Bennett, F., et al. (2003). “Program death-1 engagement upon TCR activation has distinct effects on costimulation and cytokine-driven proliferation: attenuation of ICOS, IL-4, and IL-21, but not CD28, IL-7, and IL-15 responses.” J Immunol 170(2): 711-718. PubMed
The program death 1 (PD-1) receptor and its ligands, PD-1 ligand (PD-L)1 and PD-L2, define a novel regulatory pathway with potential inhibitory effects on T, B, and monocyte responses. In the present study, we show that human CD4(+) T cells express PD-1, PD-L1, and PD-L2 upon activation, and Abs to the receptor can be agonists or antagonists of the pathway. Under optimal conditions of stimulation, ICOS but not CD28 costimulation can be prevented by PD-1 engagement. IL-2 levels induced by costimulation are critical in determining the outcome of the PD-1 engagement.

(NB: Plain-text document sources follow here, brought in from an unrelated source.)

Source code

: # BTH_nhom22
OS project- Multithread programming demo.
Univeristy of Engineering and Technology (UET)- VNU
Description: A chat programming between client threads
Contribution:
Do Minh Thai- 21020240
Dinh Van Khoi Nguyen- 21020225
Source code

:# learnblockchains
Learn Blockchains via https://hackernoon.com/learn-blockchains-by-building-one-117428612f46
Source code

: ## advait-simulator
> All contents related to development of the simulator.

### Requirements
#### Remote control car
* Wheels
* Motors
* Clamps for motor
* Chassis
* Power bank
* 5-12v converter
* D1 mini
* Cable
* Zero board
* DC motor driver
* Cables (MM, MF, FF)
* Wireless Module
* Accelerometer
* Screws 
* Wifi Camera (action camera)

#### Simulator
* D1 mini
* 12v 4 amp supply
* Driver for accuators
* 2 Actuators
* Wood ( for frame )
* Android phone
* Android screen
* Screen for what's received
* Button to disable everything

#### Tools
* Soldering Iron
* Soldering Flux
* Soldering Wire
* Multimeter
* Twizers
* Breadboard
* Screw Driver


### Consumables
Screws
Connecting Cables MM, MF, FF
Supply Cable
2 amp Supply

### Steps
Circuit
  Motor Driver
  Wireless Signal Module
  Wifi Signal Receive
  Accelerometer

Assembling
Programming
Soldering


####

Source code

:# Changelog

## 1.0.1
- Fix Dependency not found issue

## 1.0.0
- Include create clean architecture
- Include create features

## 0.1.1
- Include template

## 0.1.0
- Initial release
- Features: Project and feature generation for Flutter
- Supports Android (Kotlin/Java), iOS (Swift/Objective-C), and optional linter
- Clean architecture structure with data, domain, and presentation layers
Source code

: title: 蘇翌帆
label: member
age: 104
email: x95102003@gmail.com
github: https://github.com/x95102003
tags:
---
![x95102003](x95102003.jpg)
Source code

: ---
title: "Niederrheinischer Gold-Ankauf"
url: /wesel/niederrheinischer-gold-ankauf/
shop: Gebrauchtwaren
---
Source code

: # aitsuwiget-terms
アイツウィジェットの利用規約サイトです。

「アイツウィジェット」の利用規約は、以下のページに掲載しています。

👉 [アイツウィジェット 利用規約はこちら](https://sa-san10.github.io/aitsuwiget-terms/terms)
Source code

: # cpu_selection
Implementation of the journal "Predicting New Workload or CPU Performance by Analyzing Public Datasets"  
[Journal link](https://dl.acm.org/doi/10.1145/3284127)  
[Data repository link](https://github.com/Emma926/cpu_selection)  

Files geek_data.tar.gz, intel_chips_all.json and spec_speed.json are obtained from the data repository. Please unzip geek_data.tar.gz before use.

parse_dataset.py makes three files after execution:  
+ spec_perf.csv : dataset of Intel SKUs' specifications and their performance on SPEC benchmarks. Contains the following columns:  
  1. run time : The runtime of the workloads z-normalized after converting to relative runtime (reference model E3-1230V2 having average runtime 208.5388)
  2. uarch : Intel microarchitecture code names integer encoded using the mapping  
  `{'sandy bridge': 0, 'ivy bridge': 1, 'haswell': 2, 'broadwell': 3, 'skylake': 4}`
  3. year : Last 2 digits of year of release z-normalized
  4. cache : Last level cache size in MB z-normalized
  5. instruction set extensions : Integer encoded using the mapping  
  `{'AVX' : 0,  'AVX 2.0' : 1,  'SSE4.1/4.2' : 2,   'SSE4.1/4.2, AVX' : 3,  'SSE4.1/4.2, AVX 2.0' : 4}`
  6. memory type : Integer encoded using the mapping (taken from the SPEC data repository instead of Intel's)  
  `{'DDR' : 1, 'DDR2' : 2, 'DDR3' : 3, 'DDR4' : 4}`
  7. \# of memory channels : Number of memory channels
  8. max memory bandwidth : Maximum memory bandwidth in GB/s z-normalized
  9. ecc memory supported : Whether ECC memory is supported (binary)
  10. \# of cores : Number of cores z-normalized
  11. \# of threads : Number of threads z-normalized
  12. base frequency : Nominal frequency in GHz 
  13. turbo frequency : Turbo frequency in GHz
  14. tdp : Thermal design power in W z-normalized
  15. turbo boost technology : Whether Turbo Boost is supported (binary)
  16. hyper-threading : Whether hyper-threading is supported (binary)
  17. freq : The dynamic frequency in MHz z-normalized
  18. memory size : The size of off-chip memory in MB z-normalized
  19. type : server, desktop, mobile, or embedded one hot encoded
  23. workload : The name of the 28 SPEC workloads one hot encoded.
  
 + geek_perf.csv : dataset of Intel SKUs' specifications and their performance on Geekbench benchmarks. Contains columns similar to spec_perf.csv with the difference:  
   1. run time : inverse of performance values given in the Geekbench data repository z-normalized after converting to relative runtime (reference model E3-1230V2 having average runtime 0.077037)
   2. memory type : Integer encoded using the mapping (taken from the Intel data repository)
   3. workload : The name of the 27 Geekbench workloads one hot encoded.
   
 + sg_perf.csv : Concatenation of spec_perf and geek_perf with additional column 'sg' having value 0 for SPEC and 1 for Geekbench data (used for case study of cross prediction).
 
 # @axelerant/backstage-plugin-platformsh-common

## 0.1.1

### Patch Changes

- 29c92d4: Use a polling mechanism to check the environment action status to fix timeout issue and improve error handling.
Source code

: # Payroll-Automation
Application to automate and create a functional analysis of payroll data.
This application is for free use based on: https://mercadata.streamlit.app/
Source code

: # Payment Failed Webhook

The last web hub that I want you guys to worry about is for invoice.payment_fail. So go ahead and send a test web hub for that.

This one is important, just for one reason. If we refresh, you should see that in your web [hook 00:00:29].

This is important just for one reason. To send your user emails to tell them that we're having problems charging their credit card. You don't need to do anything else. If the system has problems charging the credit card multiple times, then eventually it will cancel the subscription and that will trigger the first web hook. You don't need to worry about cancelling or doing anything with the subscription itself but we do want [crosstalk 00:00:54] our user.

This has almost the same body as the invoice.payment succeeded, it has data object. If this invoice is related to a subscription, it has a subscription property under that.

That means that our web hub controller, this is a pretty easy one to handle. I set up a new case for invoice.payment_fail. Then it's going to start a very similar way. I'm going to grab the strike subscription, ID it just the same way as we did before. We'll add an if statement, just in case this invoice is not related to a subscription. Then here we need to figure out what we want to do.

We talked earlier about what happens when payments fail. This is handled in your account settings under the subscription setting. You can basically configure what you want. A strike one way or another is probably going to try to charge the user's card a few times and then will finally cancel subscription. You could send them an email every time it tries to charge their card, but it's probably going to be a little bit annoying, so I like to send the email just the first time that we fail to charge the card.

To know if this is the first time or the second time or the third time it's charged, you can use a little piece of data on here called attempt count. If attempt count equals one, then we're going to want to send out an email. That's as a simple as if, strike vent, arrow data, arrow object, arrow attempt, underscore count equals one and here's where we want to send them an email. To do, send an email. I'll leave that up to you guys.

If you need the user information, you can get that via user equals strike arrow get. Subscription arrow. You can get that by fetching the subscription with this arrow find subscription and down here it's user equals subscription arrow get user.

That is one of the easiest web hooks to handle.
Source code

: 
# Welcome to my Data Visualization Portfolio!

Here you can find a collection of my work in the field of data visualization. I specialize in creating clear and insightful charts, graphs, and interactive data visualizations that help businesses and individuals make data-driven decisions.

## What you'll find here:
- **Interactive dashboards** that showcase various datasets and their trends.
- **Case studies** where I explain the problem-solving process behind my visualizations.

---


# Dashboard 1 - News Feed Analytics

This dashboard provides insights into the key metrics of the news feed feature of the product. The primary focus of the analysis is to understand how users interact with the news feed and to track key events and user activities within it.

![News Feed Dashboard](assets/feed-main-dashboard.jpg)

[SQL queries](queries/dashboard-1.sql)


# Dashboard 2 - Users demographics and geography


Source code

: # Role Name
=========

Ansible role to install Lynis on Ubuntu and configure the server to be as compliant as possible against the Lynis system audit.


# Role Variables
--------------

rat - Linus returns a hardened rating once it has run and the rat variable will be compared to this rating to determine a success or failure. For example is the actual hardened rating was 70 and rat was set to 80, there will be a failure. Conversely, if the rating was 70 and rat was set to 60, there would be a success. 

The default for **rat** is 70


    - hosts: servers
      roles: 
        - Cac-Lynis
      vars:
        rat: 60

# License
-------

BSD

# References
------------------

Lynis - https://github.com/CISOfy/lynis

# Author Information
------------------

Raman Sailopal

Thus, low to marginal IL-2 levels produced upon ICOS costimulation account for the greater sensitivity of this pathway to PD-1-mediated inhibition. Interestingly, exogenous IL-2, IL-7, and IL-15 but not IL-4 and IL-21 can rescue PD-1 inhibition, suggesting that among these cytokines only those that activate STAT5 can rescue PD-1 inhibition. As STAT5 has been implicated in the maintenance of IL-2Ralpha expression, these results suggest that IL-7 and IL-15 restore proliferation under conditions of PD-1 engagement by enhancing high-affinity IL-2R expression and hence, IL-2 responsiveness.